(TASK MATERIAL):
────
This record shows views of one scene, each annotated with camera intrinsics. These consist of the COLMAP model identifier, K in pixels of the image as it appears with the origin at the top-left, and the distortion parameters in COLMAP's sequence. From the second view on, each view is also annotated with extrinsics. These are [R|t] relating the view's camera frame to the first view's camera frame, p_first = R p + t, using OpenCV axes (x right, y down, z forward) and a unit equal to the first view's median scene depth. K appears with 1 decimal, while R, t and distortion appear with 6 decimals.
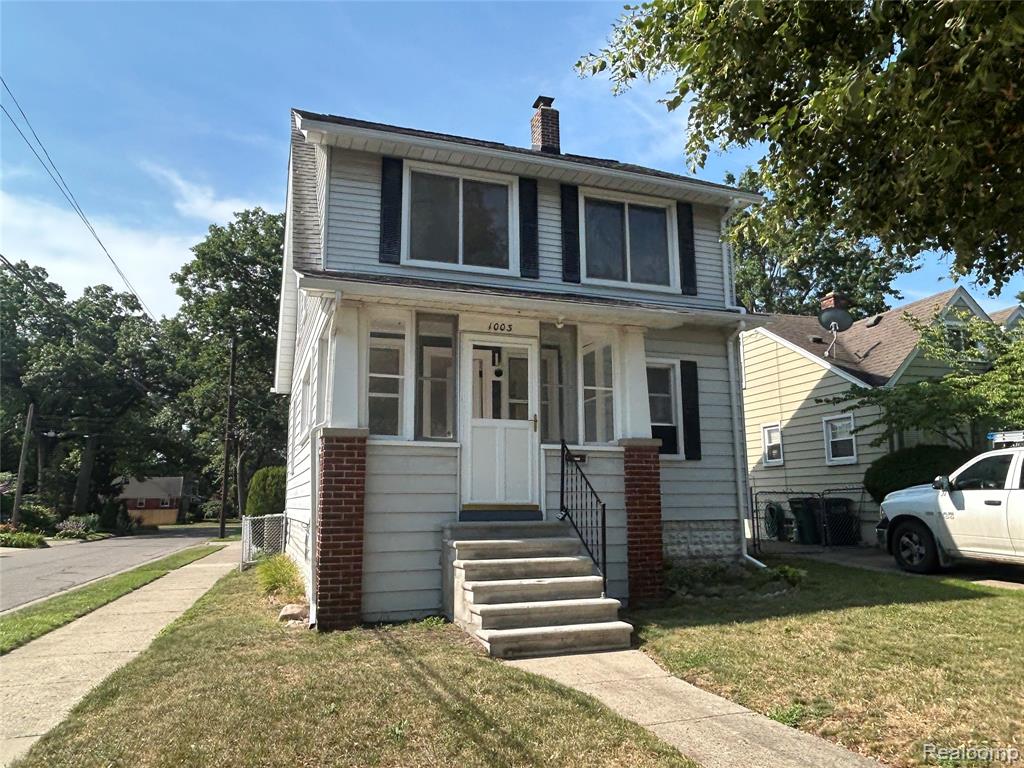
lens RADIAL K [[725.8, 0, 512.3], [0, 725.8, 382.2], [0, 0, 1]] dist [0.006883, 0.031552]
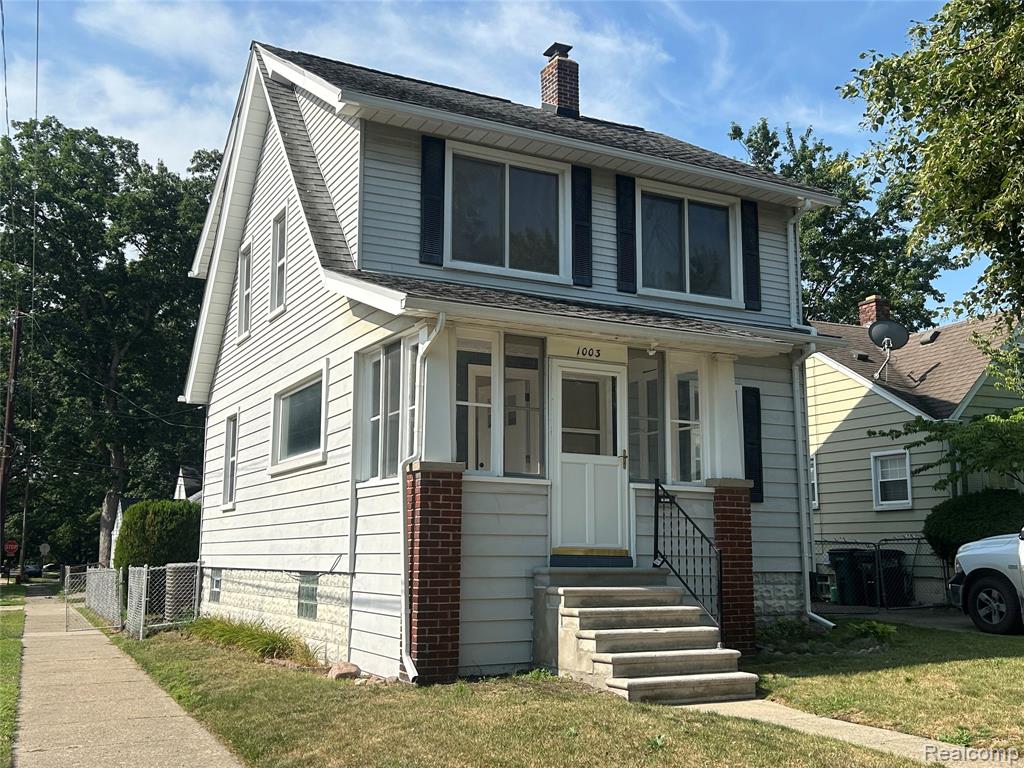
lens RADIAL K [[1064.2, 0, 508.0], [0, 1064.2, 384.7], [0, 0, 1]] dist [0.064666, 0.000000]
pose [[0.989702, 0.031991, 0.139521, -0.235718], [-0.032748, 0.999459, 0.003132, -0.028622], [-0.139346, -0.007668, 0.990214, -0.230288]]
────
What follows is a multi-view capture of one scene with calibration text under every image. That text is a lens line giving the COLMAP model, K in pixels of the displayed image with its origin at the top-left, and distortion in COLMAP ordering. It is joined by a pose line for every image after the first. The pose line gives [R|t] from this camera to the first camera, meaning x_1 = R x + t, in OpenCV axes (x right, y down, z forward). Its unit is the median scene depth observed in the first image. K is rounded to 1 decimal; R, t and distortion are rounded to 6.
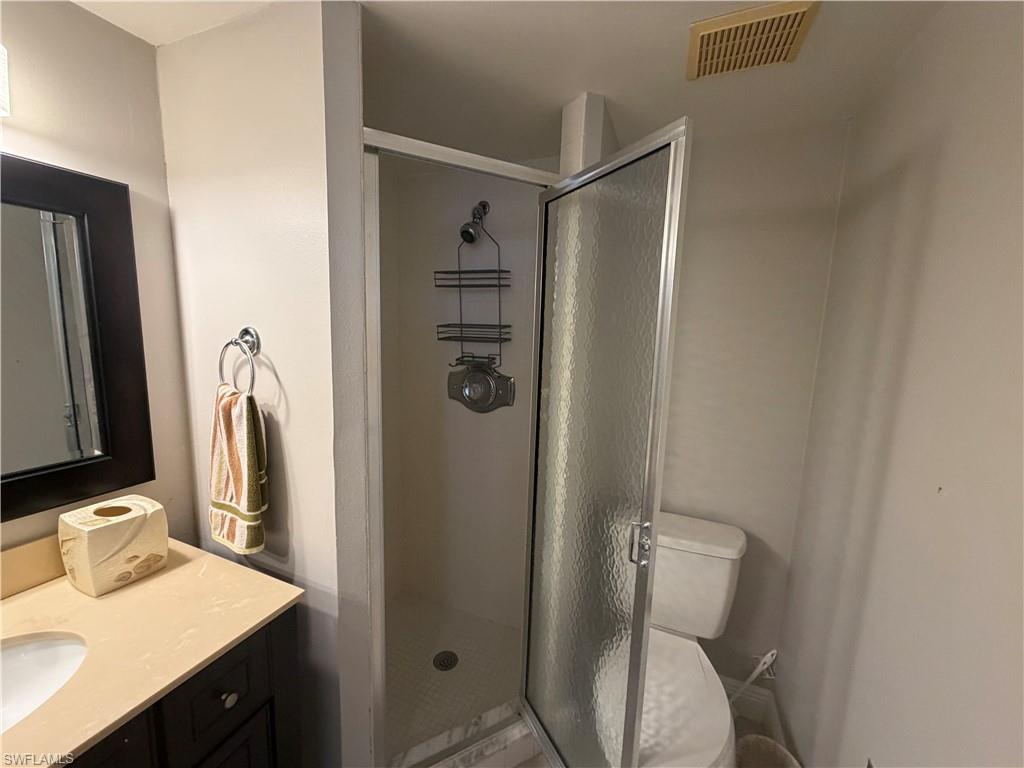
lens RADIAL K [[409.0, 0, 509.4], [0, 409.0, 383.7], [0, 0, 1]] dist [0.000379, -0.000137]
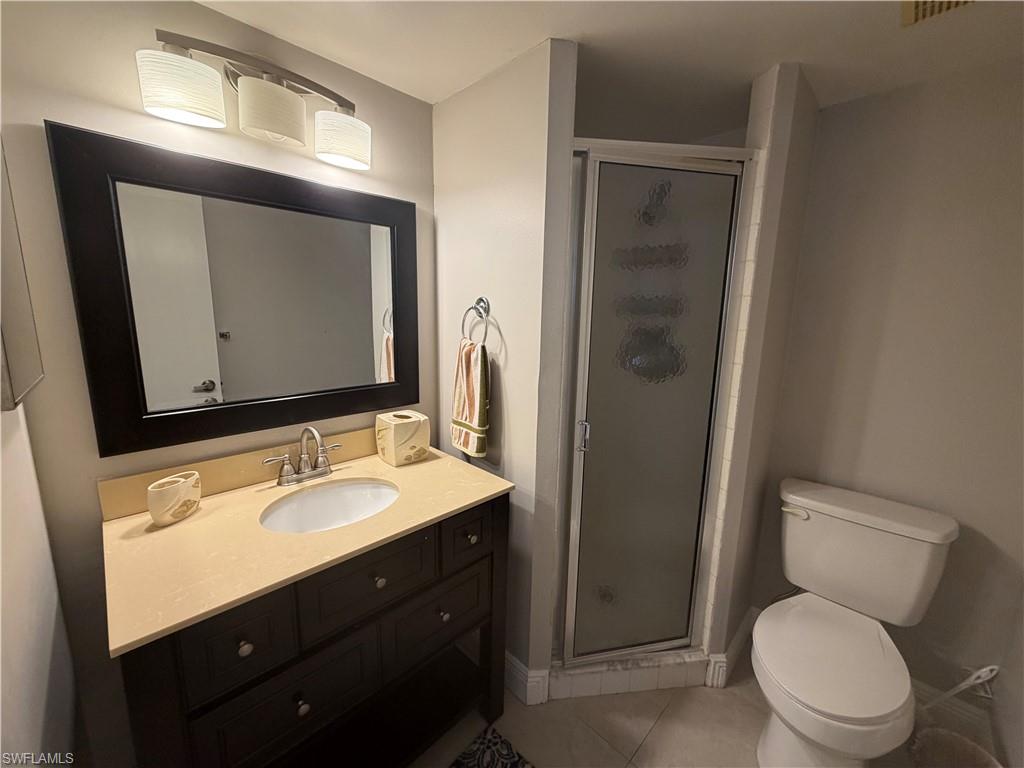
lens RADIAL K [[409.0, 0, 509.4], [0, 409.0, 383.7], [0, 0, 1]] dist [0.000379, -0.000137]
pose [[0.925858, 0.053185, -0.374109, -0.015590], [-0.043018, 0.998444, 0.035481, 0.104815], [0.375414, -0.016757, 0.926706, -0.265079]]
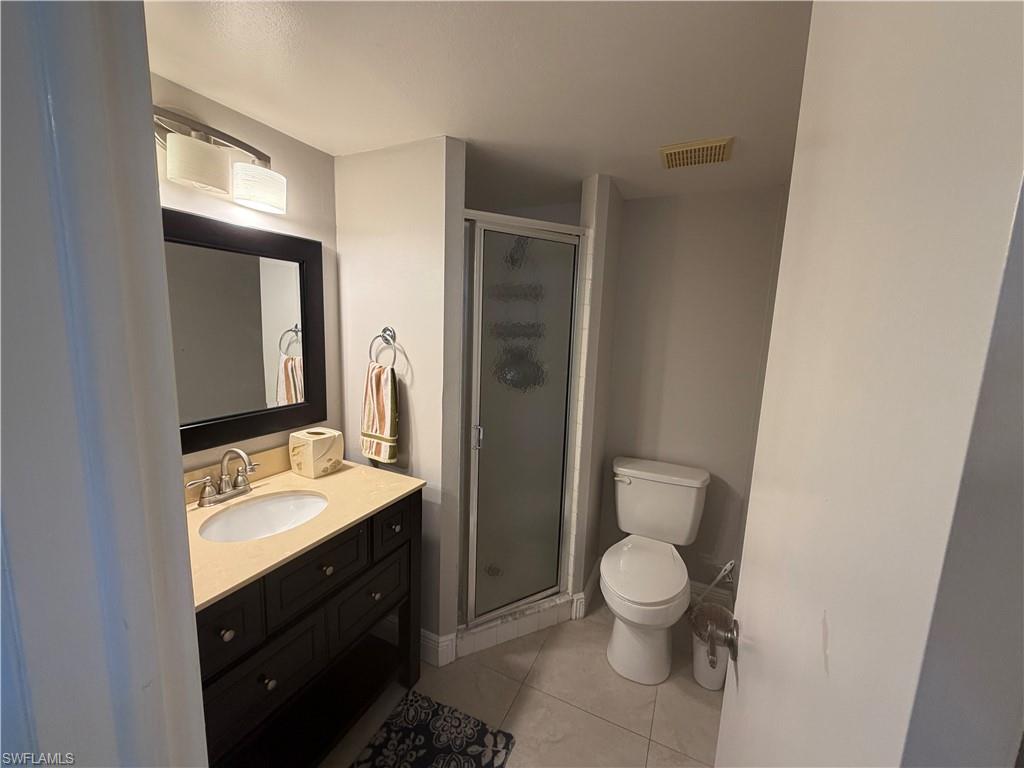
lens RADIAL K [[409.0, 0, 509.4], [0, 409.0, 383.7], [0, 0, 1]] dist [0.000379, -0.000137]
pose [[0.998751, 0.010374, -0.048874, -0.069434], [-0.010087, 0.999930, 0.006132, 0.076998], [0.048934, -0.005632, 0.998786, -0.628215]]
────
(WORK INSTRUCTIONS):
Copy out everything in the records above from the line containing "This record shows" down to the line containing "-0.007668, 0.990214, -0.230288]]", including both of those lines, and leave the pictures out.

(ANSWER):
This record shows views of one scene, each annotated with camera intrinsics. These consist of the COLMAP model identifier, K in pixels of the image as it appears with the origin at the top-left, and the distortion parameters in COLMAP's sequence. From the second view on, each view is also annotated with extrinsics. These are [R|t] relating the view's camera frame to the first view's camera frame, p_first = R p + t, using OpenCV axes (x right, y down, z forward) and a unit equal to the first view's median scene depth. K appears with 1 decimal, while R, t and distortion appear with 6 decimals.
lens RADIAL K [[725.8, 0, 512.3], [0, 725.8, 382.2], [0, 0, 1]] dist [0.006883, 0.031552]
lens RADIAL K [[1064.2, 0, 508.0], [0, 1064.2, 384.7], [0, 0, 1]] dist [0.064666, 0.000000]
pose [[0.989702, 0.031991, 0.139521, -0.235718], [-0.032748, 0.999459, 0.003132, -0.028622], [-0.139346, -0.007668, 0.990214, -0.230288]]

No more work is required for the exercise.